Offshore processing regime breaches fundamental human rights, HRLC tells parliamentary inquiry
Australia’s offshore processing laws and policy are fundamentally incompatible with Australia’s obligations under international law, the Human Rights Law Centre told the federal Parliamentary Joint Committee on Human Rights today. The Committee is conducting an inquiry into the offshore processing regime following requests from the HRLC, together with the Asylum Seeker Resource Centre and the Australian Human Rights Commission.
Giving evidence to the inquiry, the HRLC said that while Australia has an obligation under the Protocol against the Smuggling of Migrants by Land, Sea and Air to “combat the smuggling of migrants”, that Protocol explicitly provides that it must do so in a way that doesn’t violate human rights.
“Too many have lost their lives at sea when seeking asylum. However, punishing those who survive is not a necessary, humane or lawful policy response,” said HRLC Executive Director Phil Lynch. “Instead of punishing victims of persecution so as to send a message to others, policies should instead focus on alleviating poverty and promoting human rights and security in source countries and offering vulnerable people safer pathways to protection.”
The HRLC told the Committee that the offshore processing regime breaches Australia’s human rights obligations in at least six ways.
- First, the reforms subject asylum seekers to punitive treatment on account of their mode of arrival, contrary to article 31 of the Refugee Convention. Although the objective of the reforms may be to deter people from coming to Australia by boat, their effect is to punish those who have already arrived.
- Second, under the regime, asylum seekers are transferred offshore, where they are subject to mandatory, prolonged, indefinite and unreviewable detention in breach of article 9 of the International Covenant on Civil and Political Rights.
- Third, under the regime, asylum seekers are transferred to conditions which, according to the UN refugee agency, are “below international standards” and, together with significant processing delays, are “likely to have a significant and detrimental impact on the mental and physical health of asylum-seekers”. Further, low quality refugee status determination processes increase the risk of refugees being denied the protection to which they are entitled and instead being subject to refoulemement. These circumstances give rise to likely violations of article 3 of the Convention against Torture, articles 7 and 10 of the ICCPR and article 12 of the International Covenant on Economic, Social and Cultural Rights.
- Fourth, the reforms provide for the removal of unaccompanied children to offshore processing locations without any obligation on the part of the Minister to consider the best interests of the child. This places Australia in breach of article 3 of the Convention on the Rights of the Child to ensure that the best interests of a child are a primary consideration in all actions concerning them.

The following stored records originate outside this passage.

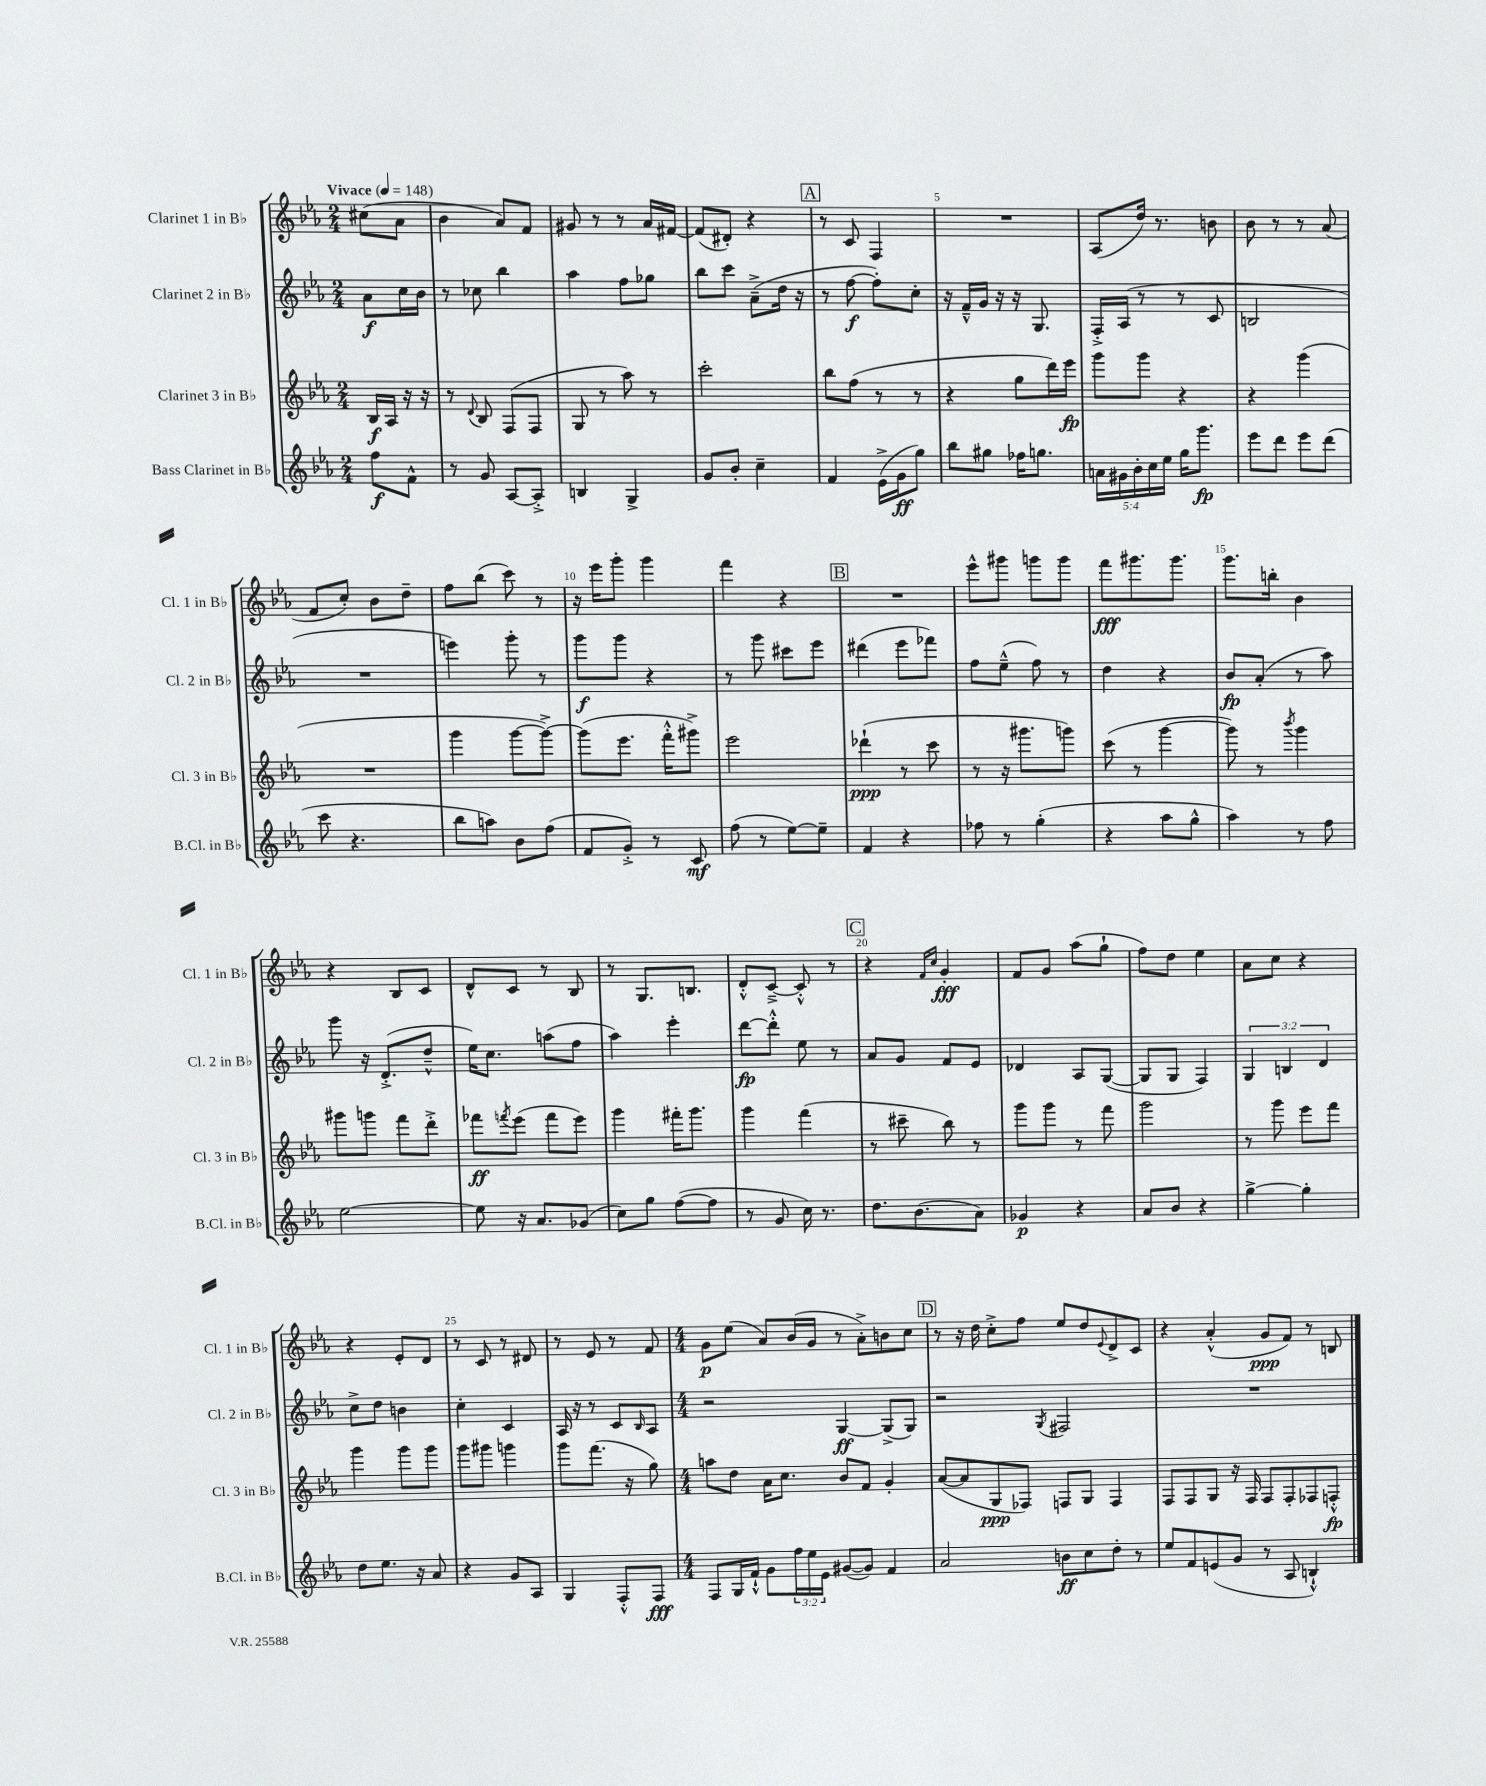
<<
\new StaffGroup <<
\new Staff = "s0" \with { instrumentName = "Clarinet 1 in Bb" shortInstrumentName = "Cl. 1 in Bb" } {
    \clef treble \key ees \major \numericTimeSignature \time 2/4 \partial 4 \tempo "Vivace" 4 = 148
    cis''8( aes'8 |
    bes'4 aes'8) f'8 |
    gis'8 r8 r8 aes'16 fis'16~ |
    fis'8( dis'8-.) r4 |
    \mark \markup { \box "A" } r8 c'8 f4 |
    R2 |
    aes8( d''16) r8. b'8 |
    bes'8 r8 r8 aes'8( |
    f'8 c''8-.) bes'8 d''8-- |
    f''8 bes''8( c'''8) r8 |
    r16 ees'''16 g'''8-. g'''4 |
    f'''4 r4 |
    \mark \markup { \box "B" } R2 |
    ees'''8-^ gis'''8 g'''8 g'''8 |
    f'''8\fff gis'''8. gis'''8. |
    g'''8. b''16-. bes'4 |
    r4 bes8 c'8 |
    d'8-^ c'8 r8 bes8 |
    r8 g8. b8. |
    d'8-.-^ c'8~---> c'8-.-^ r8 |
    \mark \markup { \box "C" } r4 \grace { f'16 c''16 } g'4-.\fff |
    f'8 g'8 aes''8( g''8-! |
    f''8) d''8 ees''4 |
    aes'8 c''8 r4 |
    r4 ees'8-. d'8 |
    r8 c'8 r8 dis'8 |
    r8 ees'8 r8 f'8 |
    \numericTimeSignature \time 4/4 g'8\p ees''8( aes'8) bes'16( g'16 r8 aes'8-.->) b'8 c''8 |
    \mark \markup { \box "D" } r8 r16 d''16 c''8-.-> f''8 ees''8 d''8 \appoggiatura { ees'8 } d'8-> c'8 |
    r4 aes'4-.-^( g'8\ppp f'8) r8 b8 \bar "|." |
}
\new Staff = "s1" \with { instrumentName = "Clarinet 2 in Bb" shortInstrumentName = "Cl. 2 in Bb" } {
    \clef treble \key ees \major \numericTimeSignature \time 2/4 \override Staff.TupletNumber.text = #tuplet-number::calc-fraction-text \partial 4
    aes'8\f c''16 bes'16 |
    r8 ces''8 bes''4 |
    aes''4 f''8 ges''8 |
    bes''8 c'''8 aes'8--->( d''16 r16 |
    \mark \markup { \box "A" } r8 f''8~\f f''8-.) c''8-. |
    r16 f'16---^ g'16 r16 r16 g8. |
    f16-.-> aes16( r8 r8 c'8 |
    b2 |
    R2 |
    e'''4) g'''8-. r8 |
    g'''8\f g'''8 r4 |
    r8 g'''8 cis'''8 ees'''8 |
    \mark \markup { \box "B" } dis'''4( ees'''8 fes'''8) |
    f''8 ees''8---^( f''8) r8 |
    d''4 r4 |
    bes'8\fp aes'8-.( r8 aes''8) |
    g'''8 r16 d'8.-.->( d''8---^ |
    ees''16) c''8. a''8( f''8 |
    aes''4) ees'''4-. |
    d'''8~\fp d'''8-.-^ ees''8 r8 |
    \mark \markup { \box "C" } aes'8 g'8 f'8 ees'8 |
    des'4 aes8 g8~( |
    g8 g8 f4) |
    \tuplet 3/2 { g4 b4 d'4 } |
    c''8-> d''8 b'4 |
    c''4-. c'4 |
    aes16 r16 r8 c'8 \grace { bes16 } aes8 |
    \numericTimeSignature \time 4/4 r2 g4~\ff g8->( g8) |
    \mark \markup { \box "D" } r2 \acciaccatura { g8 } fis2 |
    R1 \bar "|." |
}
\new Staff = "s2" \with { instrumentName = "Clarinet 3 in Bb" shortInstrumentName = "Cl. 3 in Bb" } {
    \clef treble \key ees \major \numericTimeSignature \time 2/4 \partial 4
    bes16\f aes16 r16 r16 |
    r8 \appoggiatura { d'8 } bes8 f8( f8 |
    g8 r8 aes''8) r8 |
    c'''2-. |
    \mark \markup { \box "A" } bes''8 f''8( r8 r8 |
    r4 g''8 d'''16) ees'''16\fp |
    g'''8 g'''8 r4 |
    r4 g'''4( |
    R2 |
    g'''4 g'''8~ g'''8~->) |
    g'''8( ees'''8. f'''16-.-^ gis'''8->) |
    ees'''2 |
    \mark \markup { \box "B" } des'''4-!\ppp( r8 c'''8 |
    r8 r16 gis'''8. g'''8) |
    c'''8( r8 g'''4~ |
    g'''8) r8 \acciaccatura { bes'''8 } g'''4 |
    gis'''8 g'''8 f'''8 d'''8-.-> |
    fes'''8\ff \acciaccatura { f'''8 } ees'''8( f'''8 ees'''8) |
    g'''4 fis'''16-. g'''8. |
    g'''4 f'''4( |
    \mark \markup { \box "C" } r8 cis'''8-- bes''8) r8 |
    g'''8 g'''8 r8 f'''8 |
    g'''2 |
    r8 g'''8 ees'''8 f'''8 |
    g'''4 g'''8 g'''8 |
    g'''8 gis'''8 g'''4 |
    g'''8 f'''8.( r16 g''8) |
    \numericTimeSignature \time 4/4 a''8 d''8 aes'16 c''8. bes'8 f'8 g'4-. |
    \mark \markup { \box "D" } aes'8~( aes'8 g8\ppp fes8) f8 g8 f4 |
    f8 f8 g8 r16 f16 f8 f8-. fes8 f8-.-^\fp \bar "|." |
}
\new Staff = "s3" \with { instrumentName = "Bass Clarinet in Bb" shortInstrumentName = "B.Cl. in Bb" } {
    \clef treble \key ees \major \numericTimeSignature \time 2/4 \override Staff.TupletNumber.text = #tuplet-number::calc-fraction-text \partial 4
    f''8\f f'8-^ |
    r8 g'8 aes8~ aes8-.-> |
    b4 g4-> |
    g'8 bes'8-. c''4-- |
    \mark \markup { \box "A" } f'4 ees'16->( g'16\ff g''8) |
    bes''8 gis''8 fes''16 g''8. |
    \tuplet 5/4 { a'16 gis'16 bes'16-. c''16 ees''16 } g''16 g'''8.\fp |
    ees'''8 d'''8 ees'''8 d'''8( |
    c'''8 r4. |
    bes''8 a''8) bes'8 f''8( |
    f'8 g'8-.->) r8 c'8\mf |
    f''8( r8 ees''8~) ees''8-- |
    \mark \markup { \box "B" } f'4 r4 |
    fes''8 r8 g''4-.( |
    r4 aes''8 g''8-^ |
    aes''4) r8 f''8 |
    ees''2~ |
    ees''8 r16 aes'8. ges'8( |
    c''8) g''8 f''8~( f''8 |
    r8 g'8 c''16) r8. |
    \mark \markup { \box "C" } d''8. bes'8.( aes'8) |
    ges'4\p r4 |
    aes'8 bes'8 r4 |
    g''4~-> g''4-. |
    d''8 ees''8. r16 aes'8 |
    r4 g'8 aes8 |
    g4 f8-.-^ f8\fff |
    \numericTimeSignature \time 4/4 f8 g16 f'16-!-^ g'8 \tuplet 3/2 { f''16 ees''16 ees'16 } gis'8~( gis'8) f'4 |
    \mark \markup { \box "D" } aes'2 b'8\ff c''8 d''8-. r8 |
    ees''8 f'8 e'8( g'8 r8 aes8 b4-!-^) \bar "|." |
}
>>
>>
\layout { \context { \Score \override BarNumber.break-visibility = ##(#f #t #t) barNumberVisibility = #(every-nth-bar-number-visible 5) } }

- Fifth, the reforms confer the Minister with the discretion to determine whether an asylum seeker should be sent offshore without any regard to the rules of natural justice. This breaches Australia’s obligations under article 14 of the ICCPR to ensure that, in the determination of rights and obligations, a person must have access to the courts and is entitled to a full and fair hearing.
- Sixth, the offshore processing act enables the Minister to designate any country as a regional processing country, regardless of the human rights protections afforded in that country either under international or domestic law. That is, there is a statutory power to disregard international human rights protections in designating regional processing countries and, in the case of both Nauru and PNG, the Minister has expressly acknowledged that he has disregarded human rights. This fundamentally undermines the international rule of law.
Responding to assertions by Australian Government officials that Australia is not responsible for respecting and protecting the rights of asylum seekers transferred offshore, the HRLC told the Committee that Australia’s human rights obligations apply extraterritorially.
“Australia’s human rights obligations do not end at our borders. We can’t just contract out of our human rights obligations,” said Mr Lynch.
Citing the UN Human Rights Committee, Mr Lynch told the inquiry that, “As a principle of international law, Australia has an extraterritorial obligation to protect the human rights of persons over whom it exercises effective jurisdiction or control. That is manifestly the case where asylum seekers are detained in offshore facilities that are funded and effectively managed by Australia in order to give effect to Australian government policy.”
In closing, the HRLC called on the Committee to strongly recommend to the Government that, in the event it persists with offshore processing policies, “the legislation must be amended to better safeguard human rights.”
According to Mr Lynch, “The recognition and protection of human rights should be a mandatory, relevant consideration for the Minister in determining whether to designate a country, in making an individualized assessment as to whether a person should be sent offshore, and in determining where they are sent. Further, in accordance with principles of the rule of law and executive accountability, these ministerial decisions should be fully reviewable in Australian courts.”
Response to Question on Notice
On 24 January 2013, the HRLC provided further written submissions on whether Australia’s human rights obligations are engaged extraterritorially in Nauru and Manus islands.